Avec la Vague, Thérèse avait habitué son public a de la qualité, de la nouveauté et une gestion forte de son image. La chanteuse activiste et bienveillante a décidé de voler de ses propres ailes et d’utiliser son prénom pour se faire. Thérèse tout simplement comme Cher, Madonna, MIA avant elle à qui elle n’a pas à envier la posture, le professionnalisme, le militantisme, la faculté à être un personnage entier, à être une star née en somme.

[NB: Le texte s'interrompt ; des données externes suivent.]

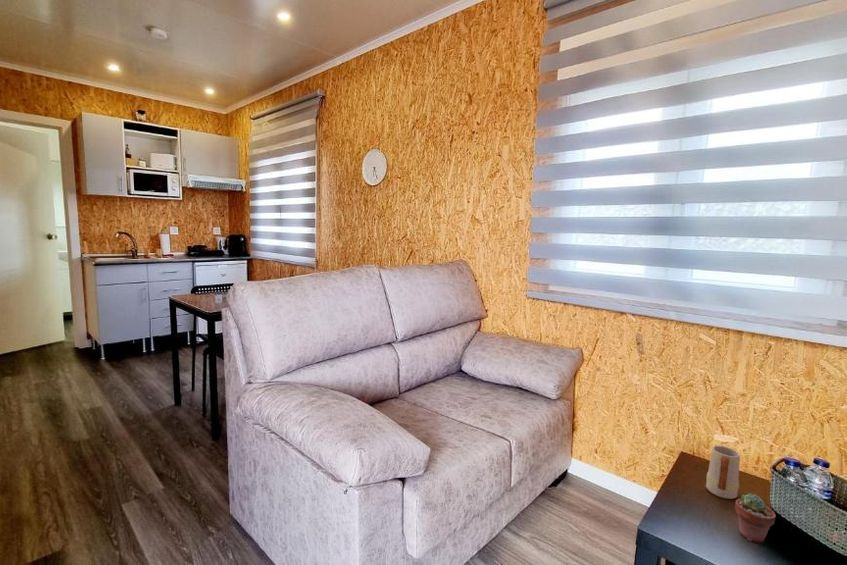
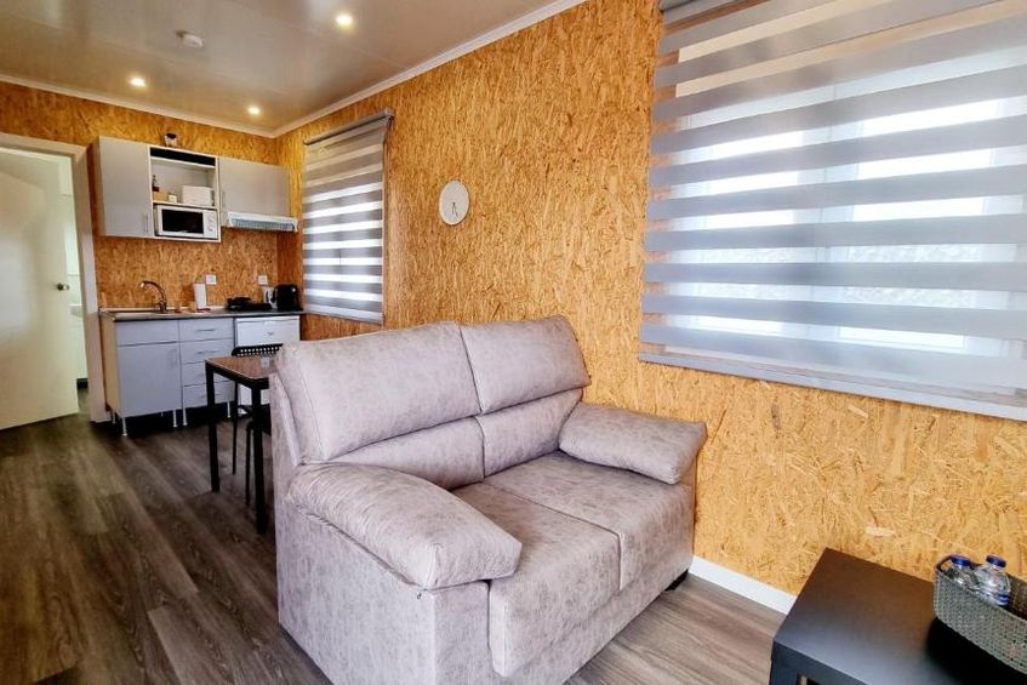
- mug [705,445,741,500]
- potted succulent [734,492,777,543]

Avec La Vague, la musicienne optait pour le mélange des genres, orientalisant à coup d’intrus traditionnels le rock, le hip hop, la pop et l’électro, jouant sur des rythmiques bien pensées et sur une voix puissante. Pas de doute, en solo, la styliste saura adapter ces sons world pour leur donner un coup de modernité, créant quelque chose de novateur et bien pensé qui sait que dans le monde actuel, la musique ne doit pas avoir de frontières. Rentrée en studio fin septembre pour enregistrer son premier EP, elle dévoilait les coulisses de cette expérience à ses followers à travers des vidéos baptisées « Behind the Fringe ». Un beau teasing qui promet justement l’intervention d’instrus traditionnels dans une série de titres d’une modernité sans fin.

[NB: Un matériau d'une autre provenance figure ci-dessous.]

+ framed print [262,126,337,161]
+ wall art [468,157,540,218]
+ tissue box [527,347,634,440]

C’est aussi ce qui fait la beauté de Thérèse en tant qu’artiste, sa capacité à s’ouvrir, à être à fleur de peau, à se dévoiler avec sincérité et à transmettre la tornade folle qui sommeille en elle dans sa musique. Avec Thérèse on communie, on parle, on vit l’art. Son premier titre T.O.X.I.C s’avère d’ailleurs être une forme de confidence prônant l’émancipation des relations toxiques avec l’autre comme avec soi-même. Entraînant, entêtant, alliant le charme de l’indé à la capacité tubesque des morceaux radiophoniques, ce premier jet va vous enchanter et vous donner la furieuse envie de bouger vos fesses. N’en déplaise d’ailleurs aux normes actuelles qui feraient de la danse le mal absolu. Thérèse offre à ce premier titre un clip tout aussi iconique, au programme des fleurs, du feu, de la puissance, de la force, de la férocité féminine (et féministe) et une mise en images très léchée. Co-produit par Adam Carpels, ce titre est une ode à la liberté, ce dont nous avons absolument besoin par les temps qui courent.